#### The task:
Search each line of the data for the word "position"; copy every line where it is found.

#### Records provided:
━━━━━━━━━━━━━━━━━━━━

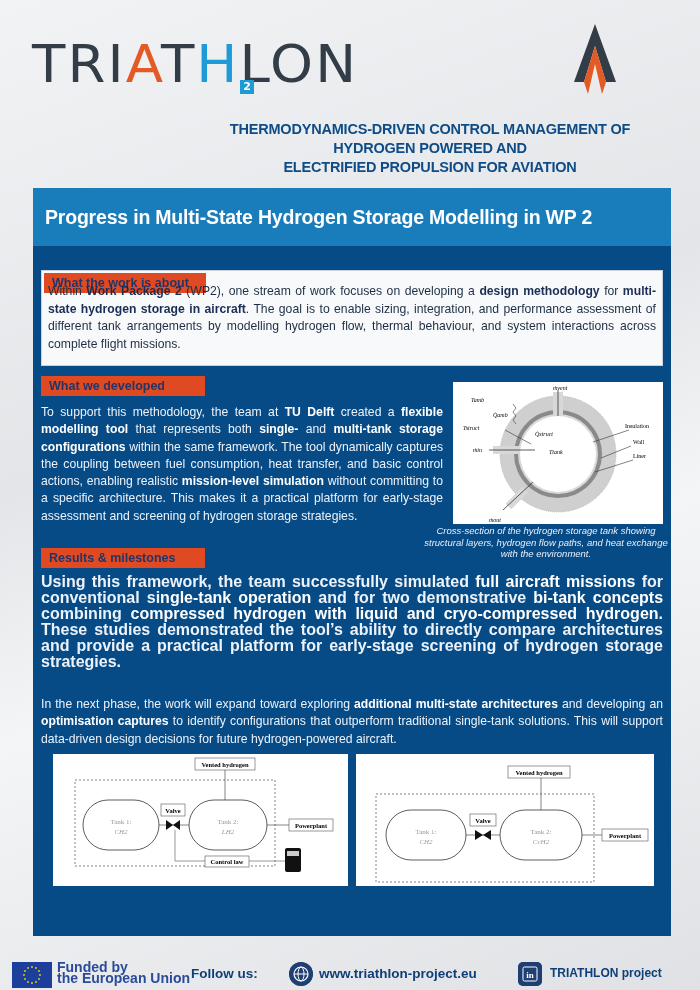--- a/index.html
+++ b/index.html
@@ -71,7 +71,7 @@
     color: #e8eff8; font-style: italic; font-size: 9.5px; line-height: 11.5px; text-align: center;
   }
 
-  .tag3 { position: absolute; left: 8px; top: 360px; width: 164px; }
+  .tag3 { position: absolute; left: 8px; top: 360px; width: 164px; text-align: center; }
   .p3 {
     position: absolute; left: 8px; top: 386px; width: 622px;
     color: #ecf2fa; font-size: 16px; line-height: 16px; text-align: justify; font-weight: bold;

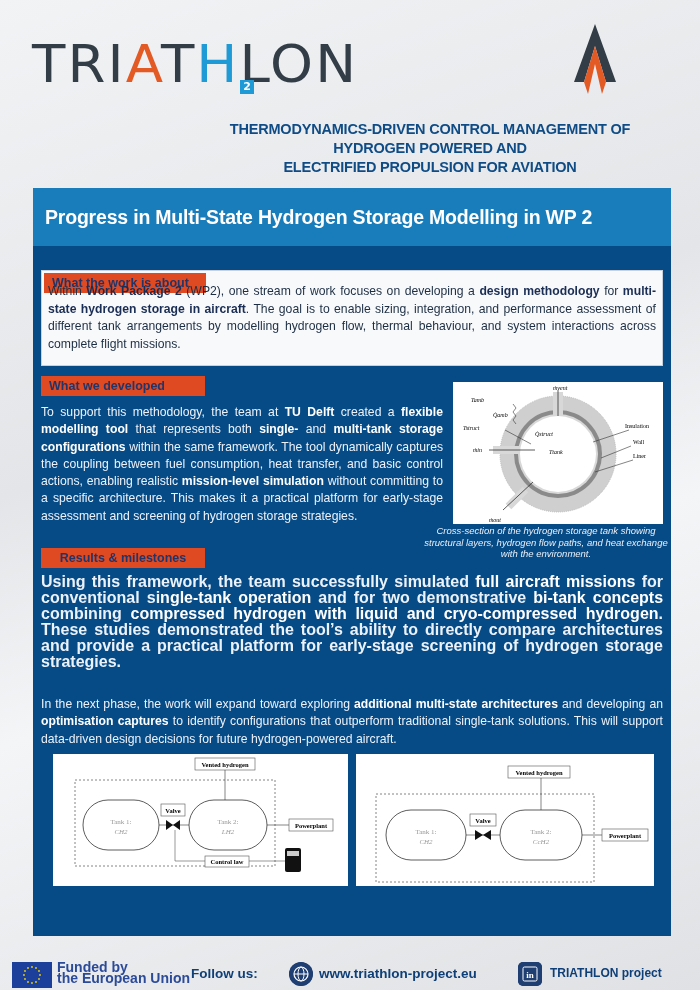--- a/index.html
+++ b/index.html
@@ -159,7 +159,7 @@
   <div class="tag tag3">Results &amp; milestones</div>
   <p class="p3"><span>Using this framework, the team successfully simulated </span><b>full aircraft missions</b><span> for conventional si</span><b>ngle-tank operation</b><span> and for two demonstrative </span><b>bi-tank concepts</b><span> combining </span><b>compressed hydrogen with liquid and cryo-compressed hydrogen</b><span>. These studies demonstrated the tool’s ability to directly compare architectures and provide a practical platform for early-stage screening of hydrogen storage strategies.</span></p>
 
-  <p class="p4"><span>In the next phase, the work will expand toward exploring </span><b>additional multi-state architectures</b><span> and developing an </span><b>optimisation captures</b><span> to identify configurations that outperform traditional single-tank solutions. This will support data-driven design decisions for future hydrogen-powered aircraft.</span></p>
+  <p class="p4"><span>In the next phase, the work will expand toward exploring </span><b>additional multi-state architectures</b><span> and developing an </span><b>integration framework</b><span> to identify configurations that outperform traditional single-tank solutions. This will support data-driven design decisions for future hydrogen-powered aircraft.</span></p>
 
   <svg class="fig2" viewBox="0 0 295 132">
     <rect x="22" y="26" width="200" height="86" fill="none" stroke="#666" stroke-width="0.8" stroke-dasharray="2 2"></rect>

━━━━━━━━━━━━━━━━━━━━

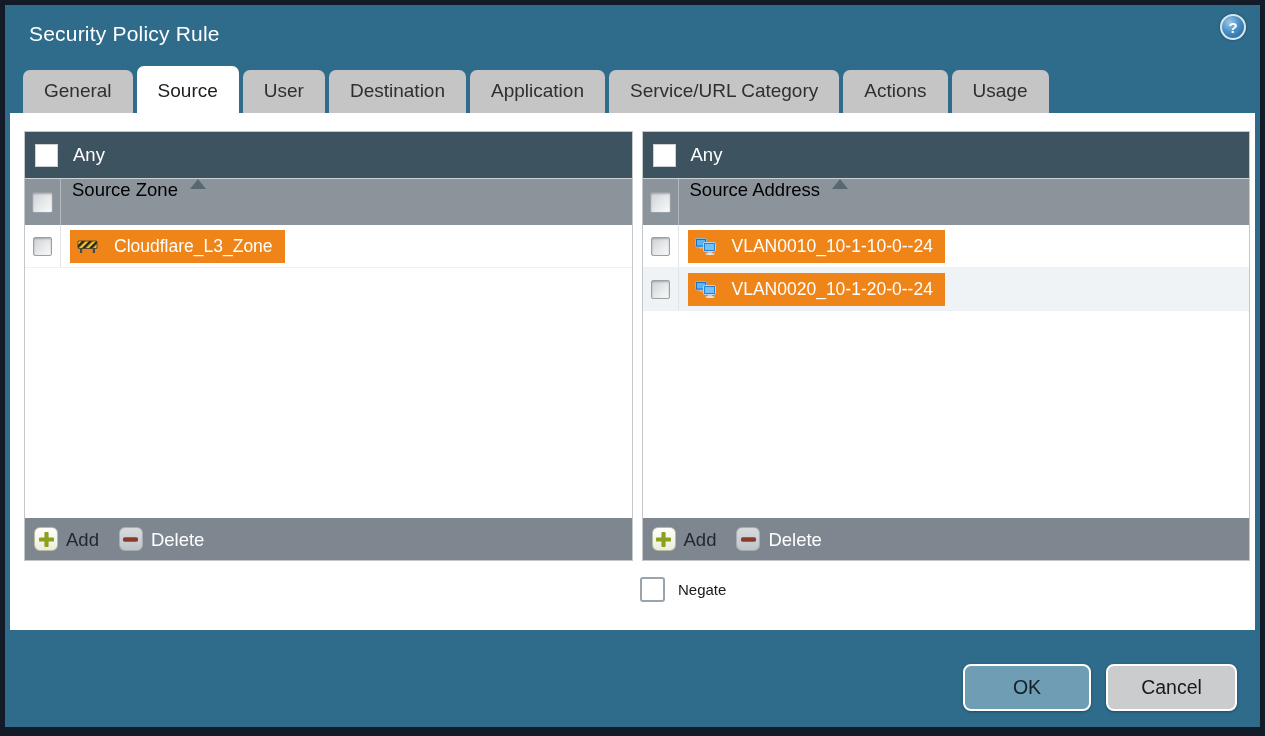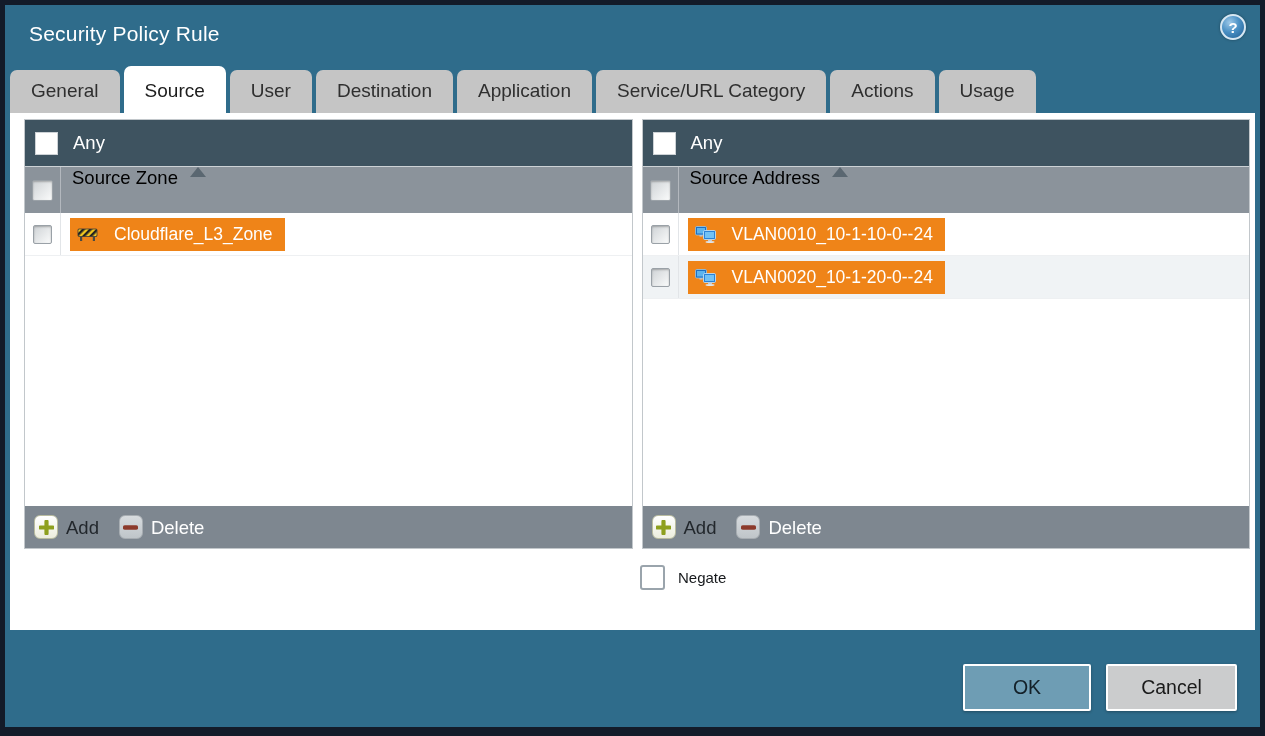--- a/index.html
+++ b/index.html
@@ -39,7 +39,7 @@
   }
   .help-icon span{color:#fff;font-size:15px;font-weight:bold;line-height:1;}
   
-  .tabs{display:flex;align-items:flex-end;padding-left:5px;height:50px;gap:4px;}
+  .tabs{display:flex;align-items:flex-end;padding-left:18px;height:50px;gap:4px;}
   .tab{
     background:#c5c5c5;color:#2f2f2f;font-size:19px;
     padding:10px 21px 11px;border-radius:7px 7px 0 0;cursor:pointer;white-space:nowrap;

━━━━━━━━━━━━━━━━━━━━

#### Result:
-  .tag3 { position: absolute; left: 8px; top: 360px; width: 164px; }
+  .tag3 { position: absolute; left: 8px; top: 360px; width: 164px; text-align: center; }
     position: absolute; left: 8px; top: 386px; width: 622px;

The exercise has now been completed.